According to public information from its March earnings call, by February 2026, MiniMax's ARR had exceeded USD 150 million. During the same period, the daily Token consumption of its M2 series models grew 6x within two months, while new registrations on its open platform increased more than 4x. The latest data indicates that MiniMax's ARR doubling cycle has compressed to 60 days, with growth rates on par with the fastest-growing global AI companies during the same period.
MiniMax has built full-modal R&D capabilities, with globally competitive models in key modalities such as language, video, voice, and music.
Now, with the strong launch of M3, its outstanding performance has given the market more room for imagination and provided more users and enterprises with the impetus to choose MiniMax.

On June 15, Alipay's official Weibo account announced that Token Pay would fully integrate with MiniMax M3, launching the country's first MaaS payment solution for large-scale application.
By integrating with Alipay's Token Pay, MiniMax has effectively established a comprehensive payment SaaS system, enabling enterprises to manage Token allocations with "bulk purchasing and one-click distribution," taking a significant step forward in the commercialization of large models.
IV. Valuation Reassessment: The Underestimated Certainty
Previously, when JPMorgan downgraded MiniMax's Hong Kong stock rating to neutral, the core concern was the lack of a new domestic SOTA model since M2.

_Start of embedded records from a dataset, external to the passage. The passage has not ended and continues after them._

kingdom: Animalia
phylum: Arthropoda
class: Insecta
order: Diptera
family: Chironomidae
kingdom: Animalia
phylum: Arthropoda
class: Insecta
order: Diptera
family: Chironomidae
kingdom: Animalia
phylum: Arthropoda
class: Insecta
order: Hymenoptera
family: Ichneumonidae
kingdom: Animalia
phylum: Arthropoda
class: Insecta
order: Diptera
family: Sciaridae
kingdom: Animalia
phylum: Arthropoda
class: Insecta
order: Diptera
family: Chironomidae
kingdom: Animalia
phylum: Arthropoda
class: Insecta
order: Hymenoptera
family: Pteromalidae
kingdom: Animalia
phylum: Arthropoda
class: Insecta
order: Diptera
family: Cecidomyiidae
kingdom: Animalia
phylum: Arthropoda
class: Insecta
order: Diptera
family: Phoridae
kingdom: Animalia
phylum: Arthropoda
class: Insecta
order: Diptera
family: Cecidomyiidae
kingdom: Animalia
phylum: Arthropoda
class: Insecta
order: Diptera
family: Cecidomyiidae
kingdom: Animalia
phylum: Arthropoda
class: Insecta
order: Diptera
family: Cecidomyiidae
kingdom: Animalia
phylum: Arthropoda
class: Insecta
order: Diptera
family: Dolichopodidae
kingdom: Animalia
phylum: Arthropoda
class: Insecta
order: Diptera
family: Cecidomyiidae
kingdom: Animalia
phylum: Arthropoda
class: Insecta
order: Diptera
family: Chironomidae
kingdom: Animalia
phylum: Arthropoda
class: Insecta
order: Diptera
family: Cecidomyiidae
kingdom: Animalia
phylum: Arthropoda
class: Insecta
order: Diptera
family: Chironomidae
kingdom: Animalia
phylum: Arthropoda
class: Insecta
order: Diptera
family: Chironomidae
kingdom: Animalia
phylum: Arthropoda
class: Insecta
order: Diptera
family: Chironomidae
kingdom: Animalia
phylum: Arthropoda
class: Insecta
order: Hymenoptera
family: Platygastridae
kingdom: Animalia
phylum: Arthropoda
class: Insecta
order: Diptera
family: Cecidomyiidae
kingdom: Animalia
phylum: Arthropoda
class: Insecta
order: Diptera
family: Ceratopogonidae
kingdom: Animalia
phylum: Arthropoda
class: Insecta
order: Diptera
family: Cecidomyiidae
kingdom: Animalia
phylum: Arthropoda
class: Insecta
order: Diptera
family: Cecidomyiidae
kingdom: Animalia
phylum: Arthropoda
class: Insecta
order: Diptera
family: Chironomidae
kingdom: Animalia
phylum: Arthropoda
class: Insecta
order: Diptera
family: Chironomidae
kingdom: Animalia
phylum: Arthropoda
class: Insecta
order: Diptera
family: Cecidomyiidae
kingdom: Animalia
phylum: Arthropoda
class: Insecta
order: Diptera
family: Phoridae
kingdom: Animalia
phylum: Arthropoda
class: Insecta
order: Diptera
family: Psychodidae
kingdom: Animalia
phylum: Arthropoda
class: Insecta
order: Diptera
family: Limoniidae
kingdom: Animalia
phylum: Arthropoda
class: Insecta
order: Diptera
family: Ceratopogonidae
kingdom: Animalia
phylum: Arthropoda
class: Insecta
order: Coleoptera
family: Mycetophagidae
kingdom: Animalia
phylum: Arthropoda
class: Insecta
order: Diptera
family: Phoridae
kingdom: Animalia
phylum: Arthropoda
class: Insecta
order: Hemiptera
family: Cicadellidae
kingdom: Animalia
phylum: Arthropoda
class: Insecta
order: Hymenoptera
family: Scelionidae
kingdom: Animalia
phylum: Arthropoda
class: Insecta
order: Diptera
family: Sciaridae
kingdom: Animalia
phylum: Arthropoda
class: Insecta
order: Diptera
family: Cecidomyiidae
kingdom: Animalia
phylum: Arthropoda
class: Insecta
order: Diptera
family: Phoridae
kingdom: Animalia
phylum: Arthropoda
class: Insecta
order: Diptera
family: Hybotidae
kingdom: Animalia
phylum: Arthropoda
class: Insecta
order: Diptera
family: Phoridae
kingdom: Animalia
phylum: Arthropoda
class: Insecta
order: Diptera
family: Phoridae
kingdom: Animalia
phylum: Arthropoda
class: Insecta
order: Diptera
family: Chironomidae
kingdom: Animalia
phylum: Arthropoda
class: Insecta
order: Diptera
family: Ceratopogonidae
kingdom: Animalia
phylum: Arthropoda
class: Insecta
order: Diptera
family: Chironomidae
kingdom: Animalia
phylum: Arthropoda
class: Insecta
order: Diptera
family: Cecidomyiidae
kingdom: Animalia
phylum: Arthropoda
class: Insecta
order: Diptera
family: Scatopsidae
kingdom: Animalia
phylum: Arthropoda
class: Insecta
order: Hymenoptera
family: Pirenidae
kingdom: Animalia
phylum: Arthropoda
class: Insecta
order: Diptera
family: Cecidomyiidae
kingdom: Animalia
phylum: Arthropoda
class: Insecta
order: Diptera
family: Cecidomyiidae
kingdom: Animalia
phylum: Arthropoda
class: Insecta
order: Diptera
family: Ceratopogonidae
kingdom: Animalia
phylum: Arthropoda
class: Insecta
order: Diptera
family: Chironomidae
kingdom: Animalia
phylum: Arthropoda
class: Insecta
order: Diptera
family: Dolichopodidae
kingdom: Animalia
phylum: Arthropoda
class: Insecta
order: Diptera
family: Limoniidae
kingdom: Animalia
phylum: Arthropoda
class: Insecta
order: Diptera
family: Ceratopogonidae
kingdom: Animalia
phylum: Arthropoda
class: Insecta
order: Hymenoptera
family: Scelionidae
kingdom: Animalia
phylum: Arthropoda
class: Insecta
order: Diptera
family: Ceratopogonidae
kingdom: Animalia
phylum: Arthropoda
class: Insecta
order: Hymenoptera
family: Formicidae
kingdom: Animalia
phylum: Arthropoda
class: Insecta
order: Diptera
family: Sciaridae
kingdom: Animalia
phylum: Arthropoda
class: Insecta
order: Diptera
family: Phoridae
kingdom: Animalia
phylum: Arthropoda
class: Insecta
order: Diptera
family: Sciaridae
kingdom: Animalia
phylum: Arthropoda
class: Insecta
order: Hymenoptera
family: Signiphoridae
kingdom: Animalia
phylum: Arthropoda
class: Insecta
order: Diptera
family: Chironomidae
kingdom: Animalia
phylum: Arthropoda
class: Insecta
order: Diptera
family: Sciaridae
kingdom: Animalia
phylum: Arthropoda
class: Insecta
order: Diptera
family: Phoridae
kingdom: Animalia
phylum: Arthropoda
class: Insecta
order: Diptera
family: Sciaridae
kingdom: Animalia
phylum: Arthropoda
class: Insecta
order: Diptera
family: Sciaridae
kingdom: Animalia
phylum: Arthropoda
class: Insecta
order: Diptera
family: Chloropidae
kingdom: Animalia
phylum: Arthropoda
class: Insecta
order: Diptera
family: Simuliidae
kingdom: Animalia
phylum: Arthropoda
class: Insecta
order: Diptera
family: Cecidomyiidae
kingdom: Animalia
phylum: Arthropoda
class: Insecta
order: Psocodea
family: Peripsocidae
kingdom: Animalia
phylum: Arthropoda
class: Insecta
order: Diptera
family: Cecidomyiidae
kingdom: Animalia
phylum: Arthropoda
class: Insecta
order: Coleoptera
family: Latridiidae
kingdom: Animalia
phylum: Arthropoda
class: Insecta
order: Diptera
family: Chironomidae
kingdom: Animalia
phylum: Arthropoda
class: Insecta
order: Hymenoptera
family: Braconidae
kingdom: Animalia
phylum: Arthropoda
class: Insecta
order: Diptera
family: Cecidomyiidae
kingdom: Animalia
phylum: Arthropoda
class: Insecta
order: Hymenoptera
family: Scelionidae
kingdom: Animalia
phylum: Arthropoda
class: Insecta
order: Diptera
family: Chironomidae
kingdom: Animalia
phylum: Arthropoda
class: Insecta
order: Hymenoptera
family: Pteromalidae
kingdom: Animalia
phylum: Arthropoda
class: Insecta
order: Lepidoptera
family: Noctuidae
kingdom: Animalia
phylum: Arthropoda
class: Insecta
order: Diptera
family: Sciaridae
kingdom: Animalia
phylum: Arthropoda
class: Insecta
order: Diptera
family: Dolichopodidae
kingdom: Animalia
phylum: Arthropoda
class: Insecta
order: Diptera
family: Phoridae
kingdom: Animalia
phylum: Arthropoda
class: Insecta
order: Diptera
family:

Now, M3 has answered with scores, dispelling that concern. On June 15, BofA Securities gave a "buy" rating, noting that MiniMax is "China's leading foundational model company, early to commit to multimodal model innovation, and possesses global consumer AI reach."
But pricing is another matter.

The market's state for such AI companies is typical. Expectations have already been tempered once, with share prices at lows, but policy margins are rising, technologically verifiable results continue to emerge, and commercialization infrastructure is beginning to fall into place. Historically, this combination often points to a situation: share prices no longer reflect the grand narrative; instead, they begin to reflect a more fundamental question—whether the market is still willing, or daring, to give it another chance at revaluation.
For investors, the growth trajectory of quarterly ARR, the pace of gross margin improvement, and the timing of the profitability inflection point will be the three most critical metrics to track continuously. It is reported that MiniMax has initiated preparations for a STAR Market IPO. Once the A+H dual-listing structure is in place, as a pioneer in responding to this policy channel, it is poised to enjoy the valuation premium that A-shares offer for hard-tech companies.
Now, M3 has proven that domestic large models can score on the global top stage, Token Pay is converting technological capabilities into trackable revenue data, and the policy gates have opened. Together, these three events constitute a rare certainty amid uncertainty.
At its current market capitalization of around HKD 130 billion, the pricing of this certainty is clearly inadequate.
But with M3 having proven that Chinese large models can outperform global leaders, value discovery in the capital markets is unlikely to remain absent for long.